The announcement, which comes amidst growing market turmoil brought about by the global credit crisis, is a remarkable show of confidence in the GCC's financial stability and marks a bold bid at reassuring investors and restoring confidence.

Ithmaar Bank chairman Khalid Abdulla-Janahi said IPO plans made before the financial crisis broke out would proceed as planned and stressed the importance of "investing in the region." The IPO plans involve taking a 40 per cent stake in Naseej public.

Naseej, a BD2 billion ($5.33 billion) company with a paid up capital of BD250 million, was created in June after Ithmaar Bank brought together major regional investors from both the private and public sectors to raise 60 per cent of the paid up capital. Ithmaar Bank had then said it would be making the remaining 40 per cent available to the public by the end of the year.

Naseej will manage the entire spectrum of the construction and real estate business, from the initial planning stages, to manufacture of building materials, financing, and marketing advisory services for developments. In doing so, it will create unprecedented synergies that will help create affordable housing solutions to the general public.

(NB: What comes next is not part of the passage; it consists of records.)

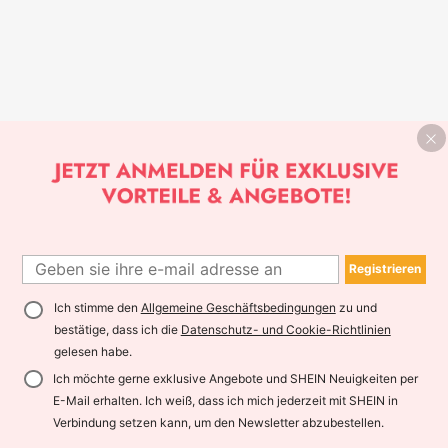
Registrieren
Ich stimme den
Allgemeine Geschäftsbedingungen
zu und
bestätige, dass ich die
Datenschutz- und Cookie-Richtlinien
gelesen habe.
Ich möchte gerne exklusive Angebote und SHEIN Neuigkeiten per
E-Mail erhalten. Ich weiß, dass ich mich jederzeit mit SHEIN in
Verbindung setzen kann, um den Newsletter abzubestellen.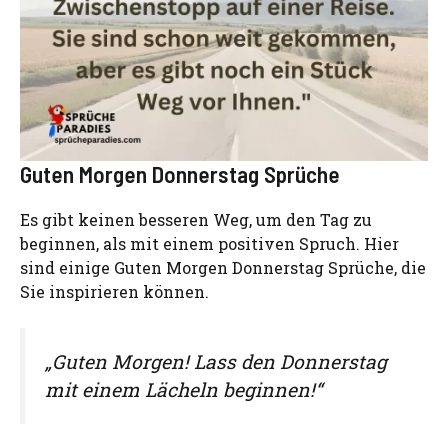
Guten Morgen Donnerstag Sprüche
Es gibt keinen besseren Weg, um den Tag zu
beginnen, als mit einem positiven Spruch. Hier
sind einige Guten Morgen Donnerstag Sprüche, die
Sie inspirieren können.
„Guten Morgen! Lass den Donnerstag
mit einem Lächeln beginnen!“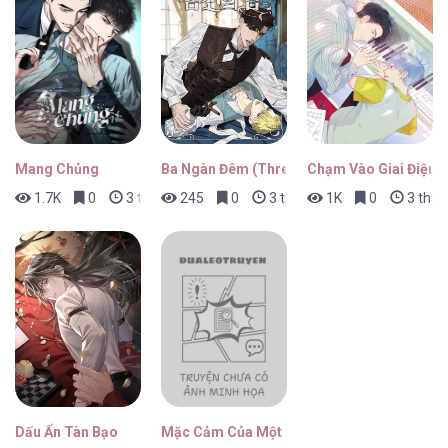
Guiding Điên Loạn [...] – Chap 1
Mang Chủng
Ba Ngàn Đêm (Three Thousand Night)
Chạm Vào Giai Điệu
1.7K
0
3 tháng trước
245
0
3 tháng trước
1K
0
3 thán
Dấu Ấn Tàn Bạo
Mặc Cảm Của Một Idol Thất Bại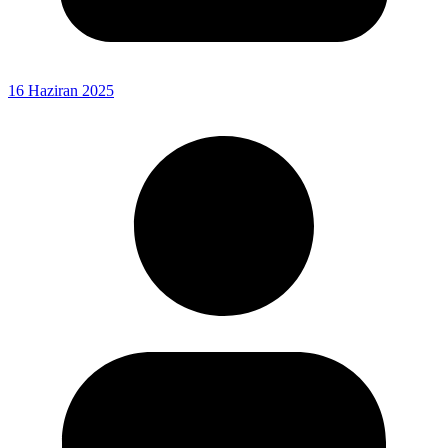
16 Haziran 2025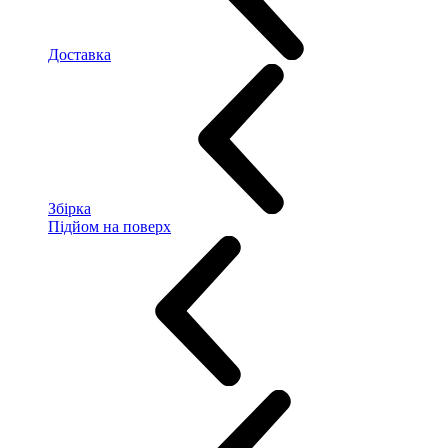
Доставка
Збірка
Підйом на поверх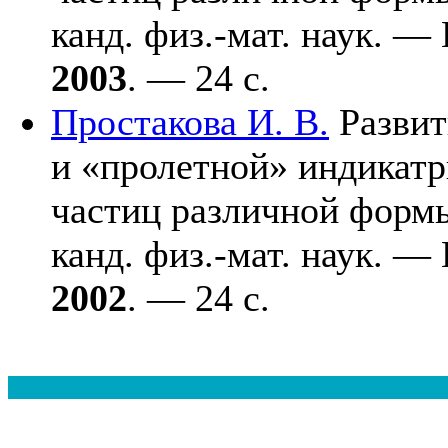
канд. физ.-мат. наук. 
2003
. — 24 с.
Простакова И. В.
Развит
и «пролетной» индикатр
частиц различной формы 
канд. физ.-мат. наук. 
2002
. — 24 с.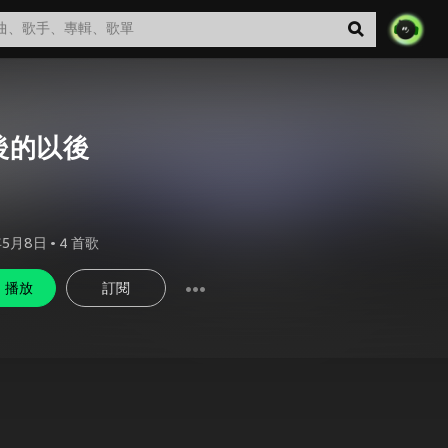
後的以後
年5月8日
•
4
首歌
播放
訂閱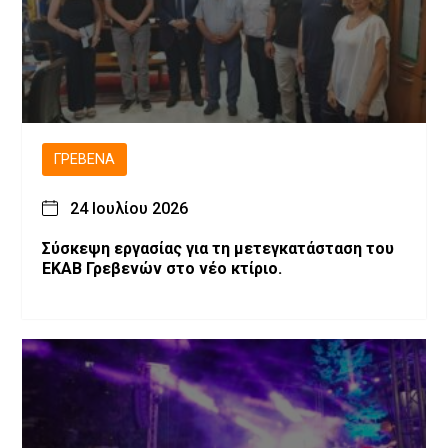
ΓΡΕΒΕΝΆ
24 Ιουλίου 2026
Σύσκεψη εργασίας για τη μετεγκατάσταση του
ΕΚΑΒ Γρεβενών στο νέο κτίριο.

"The Naseej IPO is one of the largest to be launched from Bahrain - and the decision to proceed with our initial timelines despite the ongoing international financial crisis will show the world just how stable this region really is," said Mr Abdulla-Janahi. "Some of the region's biggest, most sophisticated financial institutions are participating in Naseej - either as founding shareholders or as underwriters - and we are collectively confident that this is the right way forward," he said.

"We could have opted to wait-and-see," said Mr Abdulla-Janahi. "We choose not to because we see very compelling moral and financial arguments to continue with our original timelines," he said.